### [TASK TO COMPLETE]
Pictures aside, the data must be reproduced exactly.

### [AVAILABLE DATA]
☆ ☆ ☆ ☆ ☆
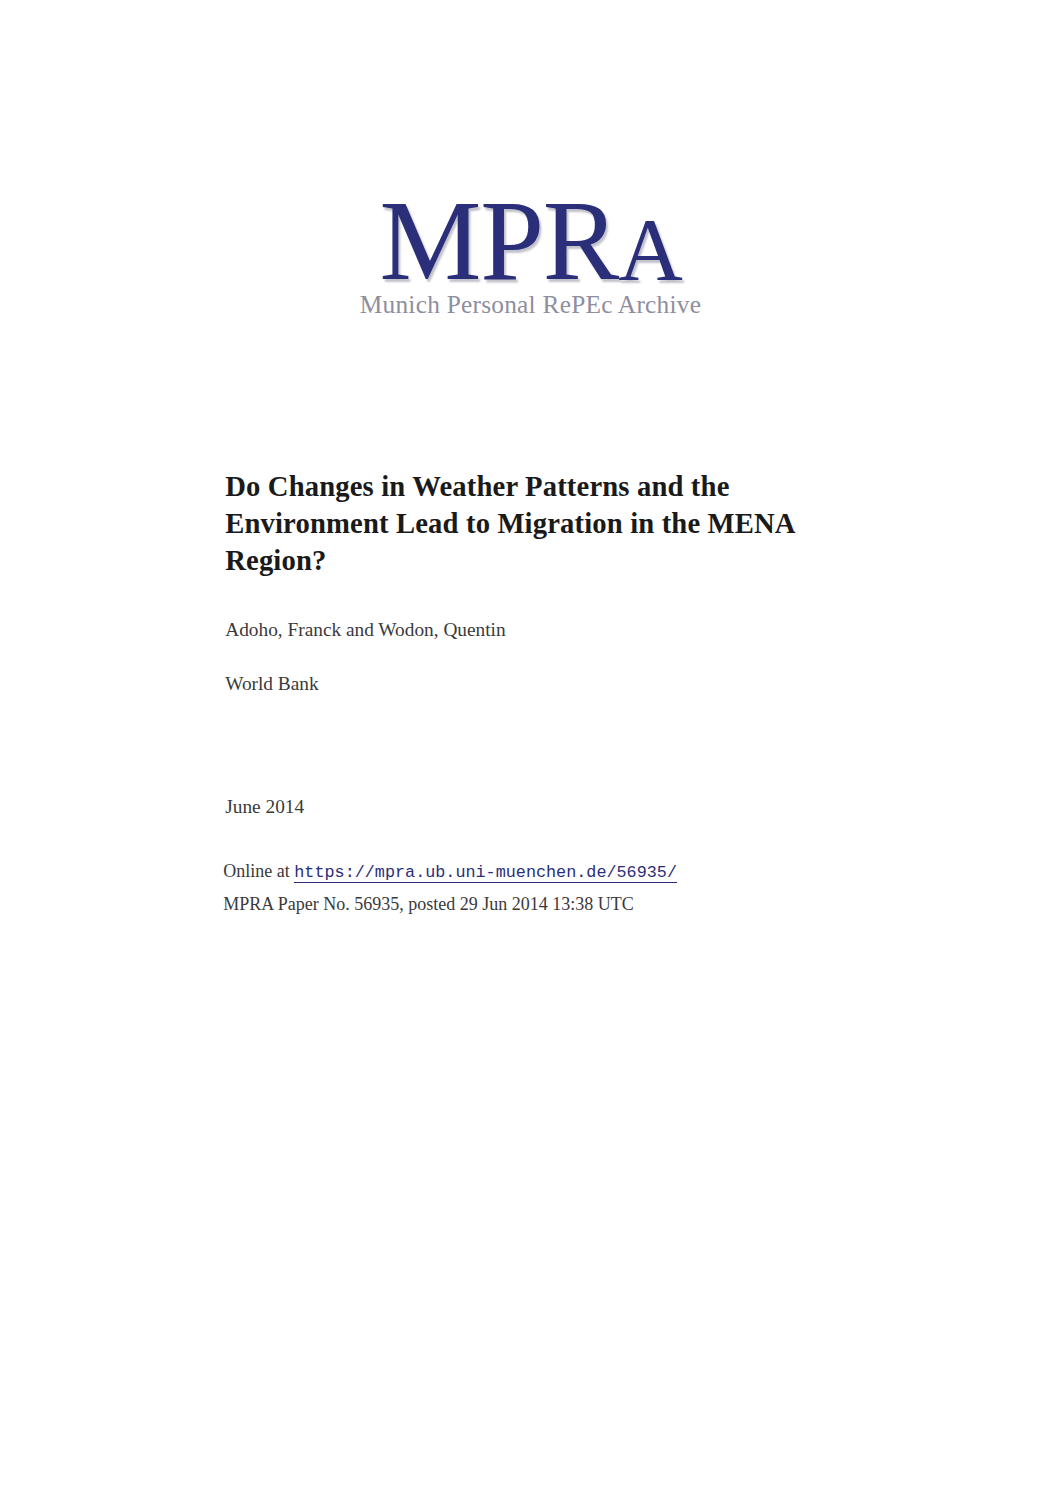MPRA
Munich Personal RePEc Archive
Do Changes in Weather Patterns and the Environment Lead to Migration in the MENA Region?
Adoho, Franck and Wodon, Quentin
World Bank
June 2014
Online at https://mpra.ub.uni-muenchen.de/56935/
MPRA Paper No. 56935, posted 29 Jun 2014 13:38 UTC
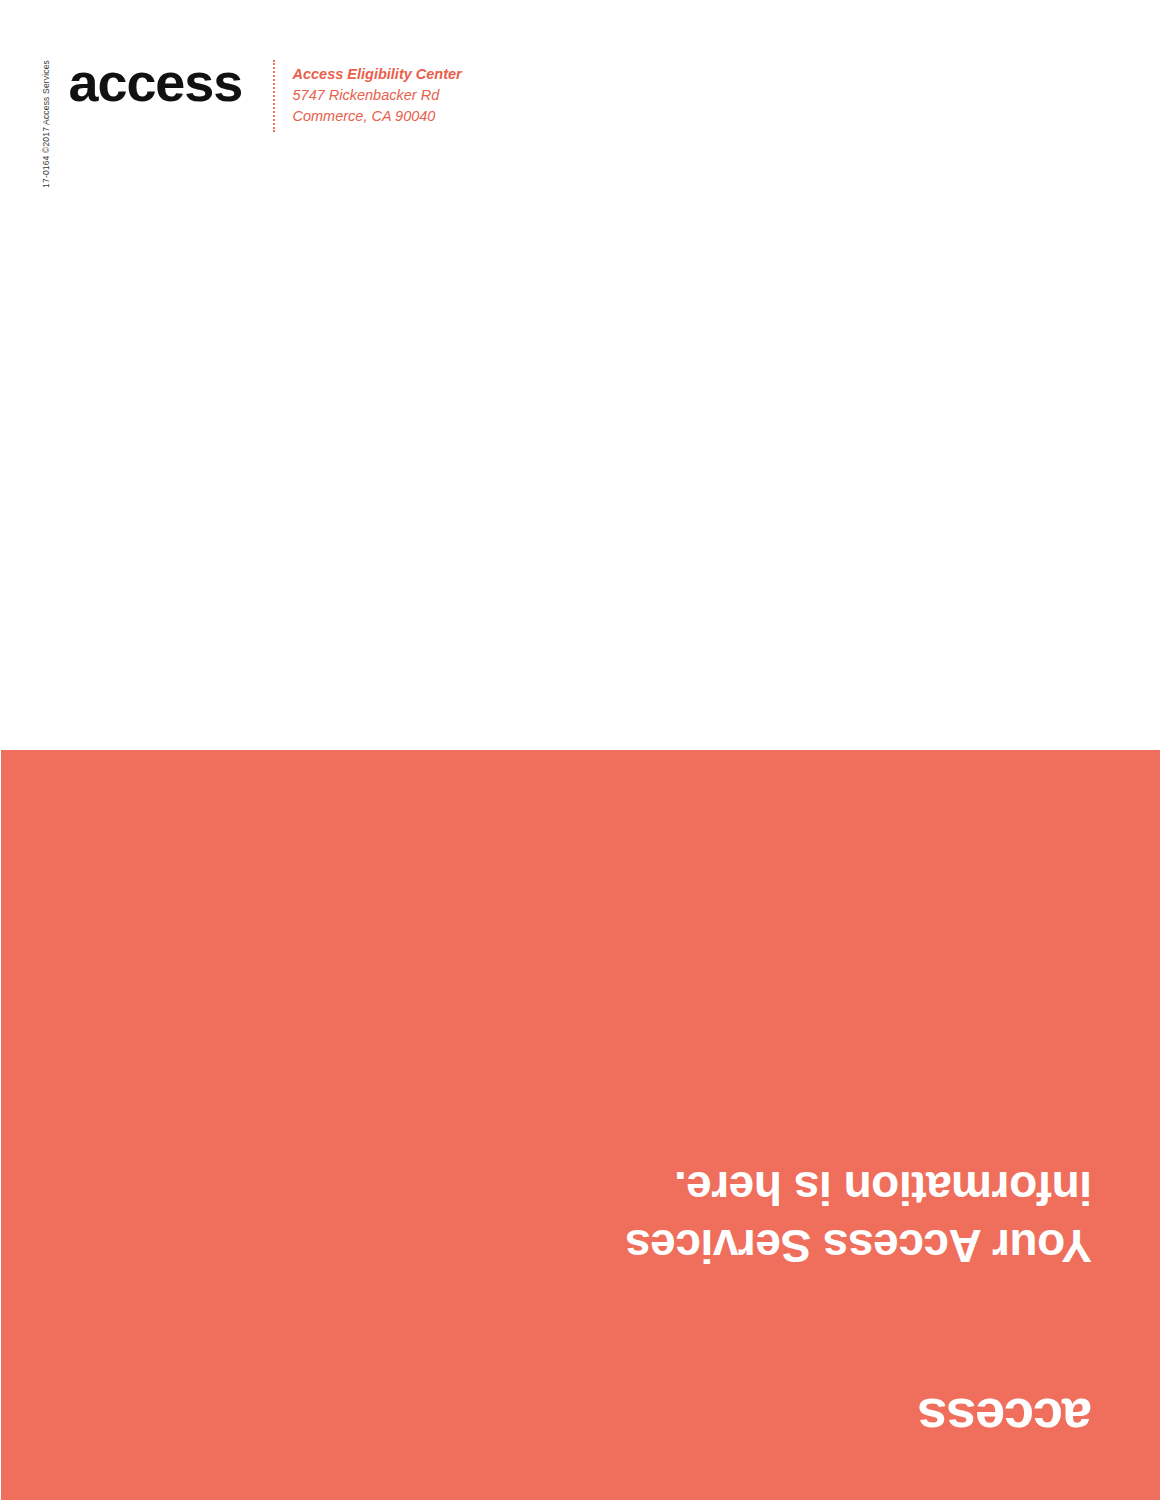17-0164 ©2017 Access Services
access
Access Eligibility Center
5747 Rickenbacker Rd
Commerce, CA 90040
access
Your Access Services
information is here.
☆ ☆ ☆ ☆ ☆
### [FINAL ANSWER]
MPRA
Munich Personal RePEc Archive
Do Changes in Weather Patterns and the Environment Lead to Migration in the MENA Region?
Adoho, Franck and Wodon, Quentin
World Bank
June 2014
Online at https://mpra.ub.uni-muenchen.de/56935/
MPRA Paper No. 56935, posted 29 Jun 2014 13:38 UTC
17-0164 ©2017 Access Services
access
Access Eligibility Center
5747 Rickenbacker Rd
Commerce, CA 90040
access
Your Access Services
information is here.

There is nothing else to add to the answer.